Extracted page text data
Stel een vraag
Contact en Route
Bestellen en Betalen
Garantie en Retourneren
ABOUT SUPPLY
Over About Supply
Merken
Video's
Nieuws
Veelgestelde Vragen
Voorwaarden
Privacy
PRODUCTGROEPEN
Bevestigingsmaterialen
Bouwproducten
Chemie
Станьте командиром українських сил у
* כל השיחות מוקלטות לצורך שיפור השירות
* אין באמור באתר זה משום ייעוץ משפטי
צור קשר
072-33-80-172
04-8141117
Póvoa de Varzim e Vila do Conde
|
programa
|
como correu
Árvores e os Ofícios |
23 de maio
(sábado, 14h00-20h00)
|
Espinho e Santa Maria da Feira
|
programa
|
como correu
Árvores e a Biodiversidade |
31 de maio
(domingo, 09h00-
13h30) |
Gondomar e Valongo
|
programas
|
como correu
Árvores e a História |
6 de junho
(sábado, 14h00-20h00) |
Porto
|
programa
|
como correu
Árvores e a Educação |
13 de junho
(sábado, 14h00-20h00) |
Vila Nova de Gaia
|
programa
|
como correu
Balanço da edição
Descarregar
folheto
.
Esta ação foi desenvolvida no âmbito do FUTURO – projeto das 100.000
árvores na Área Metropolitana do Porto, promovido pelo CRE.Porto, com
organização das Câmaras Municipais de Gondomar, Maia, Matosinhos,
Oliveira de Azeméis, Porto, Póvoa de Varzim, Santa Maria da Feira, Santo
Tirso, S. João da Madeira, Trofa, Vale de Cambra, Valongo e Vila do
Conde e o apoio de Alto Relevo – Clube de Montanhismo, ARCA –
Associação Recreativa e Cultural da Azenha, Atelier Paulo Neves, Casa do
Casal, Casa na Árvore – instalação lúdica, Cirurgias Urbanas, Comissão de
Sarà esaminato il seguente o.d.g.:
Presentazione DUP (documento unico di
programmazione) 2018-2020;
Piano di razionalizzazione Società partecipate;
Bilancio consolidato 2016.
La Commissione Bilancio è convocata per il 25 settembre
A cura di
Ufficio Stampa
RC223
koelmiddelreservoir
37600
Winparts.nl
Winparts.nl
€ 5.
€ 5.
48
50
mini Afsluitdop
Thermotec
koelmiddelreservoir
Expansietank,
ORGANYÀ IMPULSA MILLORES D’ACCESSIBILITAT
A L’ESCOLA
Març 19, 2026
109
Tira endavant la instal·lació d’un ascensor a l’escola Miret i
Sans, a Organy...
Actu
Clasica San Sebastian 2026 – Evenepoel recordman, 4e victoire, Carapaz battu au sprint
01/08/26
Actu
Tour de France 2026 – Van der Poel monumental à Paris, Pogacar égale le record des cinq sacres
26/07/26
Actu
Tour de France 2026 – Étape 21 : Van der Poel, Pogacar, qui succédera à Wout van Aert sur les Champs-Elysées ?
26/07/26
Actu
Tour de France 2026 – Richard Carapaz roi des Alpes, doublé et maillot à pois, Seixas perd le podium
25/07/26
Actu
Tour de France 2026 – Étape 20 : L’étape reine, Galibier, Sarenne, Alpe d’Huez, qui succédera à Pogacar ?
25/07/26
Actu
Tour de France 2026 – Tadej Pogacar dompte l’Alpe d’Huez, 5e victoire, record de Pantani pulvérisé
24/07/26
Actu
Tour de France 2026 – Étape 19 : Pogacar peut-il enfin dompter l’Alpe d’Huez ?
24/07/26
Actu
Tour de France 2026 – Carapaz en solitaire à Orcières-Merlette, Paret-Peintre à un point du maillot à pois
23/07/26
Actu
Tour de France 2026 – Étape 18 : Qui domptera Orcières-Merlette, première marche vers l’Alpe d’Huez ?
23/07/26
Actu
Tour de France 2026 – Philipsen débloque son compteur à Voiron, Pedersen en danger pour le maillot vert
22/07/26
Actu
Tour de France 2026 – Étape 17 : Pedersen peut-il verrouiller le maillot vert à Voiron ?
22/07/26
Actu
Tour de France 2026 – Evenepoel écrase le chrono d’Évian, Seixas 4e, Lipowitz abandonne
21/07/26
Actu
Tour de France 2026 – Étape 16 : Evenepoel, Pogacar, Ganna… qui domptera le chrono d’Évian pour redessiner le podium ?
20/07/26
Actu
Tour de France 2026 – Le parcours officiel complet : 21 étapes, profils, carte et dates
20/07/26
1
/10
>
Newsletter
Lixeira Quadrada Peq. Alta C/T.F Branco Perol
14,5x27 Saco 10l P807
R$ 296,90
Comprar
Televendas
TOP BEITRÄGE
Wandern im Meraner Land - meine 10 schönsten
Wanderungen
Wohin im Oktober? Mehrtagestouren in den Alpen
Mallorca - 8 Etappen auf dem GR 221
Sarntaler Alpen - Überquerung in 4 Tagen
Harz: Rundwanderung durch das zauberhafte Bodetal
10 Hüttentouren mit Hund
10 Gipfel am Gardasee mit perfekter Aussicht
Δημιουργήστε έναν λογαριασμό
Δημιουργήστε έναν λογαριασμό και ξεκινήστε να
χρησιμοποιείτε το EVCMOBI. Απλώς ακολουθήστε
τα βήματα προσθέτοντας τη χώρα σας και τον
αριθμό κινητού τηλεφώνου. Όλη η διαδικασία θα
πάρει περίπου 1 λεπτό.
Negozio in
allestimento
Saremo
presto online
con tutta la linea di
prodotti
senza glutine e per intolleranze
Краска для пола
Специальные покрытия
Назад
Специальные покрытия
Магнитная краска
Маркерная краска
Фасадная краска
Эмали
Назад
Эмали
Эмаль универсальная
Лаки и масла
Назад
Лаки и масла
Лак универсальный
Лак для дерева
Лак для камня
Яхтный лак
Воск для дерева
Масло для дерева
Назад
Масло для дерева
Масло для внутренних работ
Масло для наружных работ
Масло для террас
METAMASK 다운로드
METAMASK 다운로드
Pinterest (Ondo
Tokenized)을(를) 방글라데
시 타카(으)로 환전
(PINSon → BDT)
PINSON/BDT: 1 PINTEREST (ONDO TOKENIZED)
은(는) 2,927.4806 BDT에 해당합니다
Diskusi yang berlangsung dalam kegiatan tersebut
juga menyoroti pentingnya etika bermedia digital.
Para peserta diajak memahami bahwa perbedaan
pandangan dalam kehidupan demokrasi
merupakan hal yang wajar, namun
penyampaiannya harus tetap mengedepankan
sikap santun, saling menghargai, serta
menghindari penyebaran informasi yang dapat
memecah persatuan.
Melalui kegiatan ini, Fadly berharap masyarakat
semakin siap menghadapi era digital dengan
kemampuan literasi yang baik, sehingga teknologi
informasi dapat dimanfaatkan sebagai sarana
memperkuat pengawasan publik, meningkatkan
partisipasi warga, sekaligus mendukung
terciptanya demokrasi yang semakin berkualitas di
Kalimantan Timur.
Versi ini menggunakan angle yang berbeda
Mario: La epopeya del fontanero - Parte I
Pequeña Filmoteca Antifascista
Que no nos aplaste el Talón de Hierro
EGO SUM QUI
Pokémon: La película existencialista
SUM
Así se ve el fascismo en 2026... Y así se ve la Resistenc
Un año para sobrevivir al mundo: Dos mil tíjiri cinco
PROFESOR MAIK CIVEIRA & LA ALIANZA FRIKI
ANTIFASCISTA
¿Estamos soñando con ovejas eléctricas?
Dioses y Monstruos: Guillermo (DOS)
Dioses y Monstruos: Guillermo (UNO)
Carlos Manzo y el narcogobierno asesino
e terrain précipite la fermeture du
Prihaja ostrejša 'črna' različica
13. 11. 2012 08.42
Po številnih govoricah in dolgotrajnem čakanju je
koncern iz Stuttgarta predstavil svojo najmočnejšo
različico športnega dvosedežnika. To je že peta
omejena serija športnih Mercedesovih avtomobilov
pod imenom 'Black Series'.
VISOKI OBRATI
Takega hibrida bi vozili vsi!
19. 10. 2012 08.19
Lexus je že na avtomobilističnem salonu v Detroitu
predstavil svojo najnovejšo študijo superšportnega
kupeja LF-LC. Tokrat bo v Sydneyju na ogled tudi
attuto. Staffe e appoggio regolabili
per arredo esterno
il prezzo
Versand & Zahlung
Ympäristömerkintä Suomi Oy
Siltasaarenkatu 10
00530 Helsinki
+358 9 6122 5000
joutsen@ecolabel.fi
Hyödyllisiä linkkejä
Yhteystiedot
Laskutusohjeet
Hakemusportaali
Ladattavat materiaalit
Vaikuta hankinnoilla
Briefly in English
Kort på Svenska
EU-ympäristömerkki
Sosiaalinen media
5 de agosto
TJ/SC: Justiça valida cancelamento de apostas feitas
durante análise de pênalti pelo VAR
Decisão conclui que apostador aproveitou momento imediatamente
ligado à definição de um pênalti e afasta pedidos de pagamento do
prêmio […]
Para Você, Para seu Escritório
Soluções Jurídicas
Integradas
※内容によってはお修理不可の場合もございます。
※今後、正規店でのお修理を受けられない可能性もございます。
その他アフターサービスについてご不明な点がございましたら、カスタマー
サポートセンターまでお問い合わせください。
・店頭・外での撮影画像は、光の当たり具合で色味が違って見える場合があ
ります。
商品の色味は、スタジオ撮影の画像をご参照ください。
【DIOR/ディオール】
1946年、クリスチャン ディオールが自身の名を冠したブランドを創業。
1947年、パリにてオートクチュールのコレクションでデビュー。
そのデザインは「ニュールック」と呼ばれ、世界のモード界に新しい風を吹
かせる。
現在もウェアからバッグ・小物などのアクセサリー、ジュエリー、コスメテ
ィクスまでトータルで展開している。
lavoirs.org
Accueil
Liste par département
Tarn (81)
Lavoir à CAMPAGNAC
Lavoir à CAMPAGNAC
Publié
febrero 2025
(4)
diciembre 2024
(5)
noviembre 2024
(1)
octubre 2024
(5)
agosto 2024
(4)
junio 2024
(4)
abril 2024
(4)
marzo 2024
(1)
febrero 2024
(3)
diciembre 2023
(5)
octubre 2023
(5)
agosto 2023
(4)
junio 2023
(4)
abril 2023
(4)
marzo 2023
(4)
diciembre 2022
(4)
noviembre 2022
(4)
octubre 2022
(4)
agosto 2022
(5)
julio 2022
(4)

● EXERCISE REQUIREMENTS
Where does "agosto" occur in the data? Copy each line that has it.

● OUTPUT FOR THIS EXERCISE
5 de agosto
agosto 2024
agosto 2023
agosto 2022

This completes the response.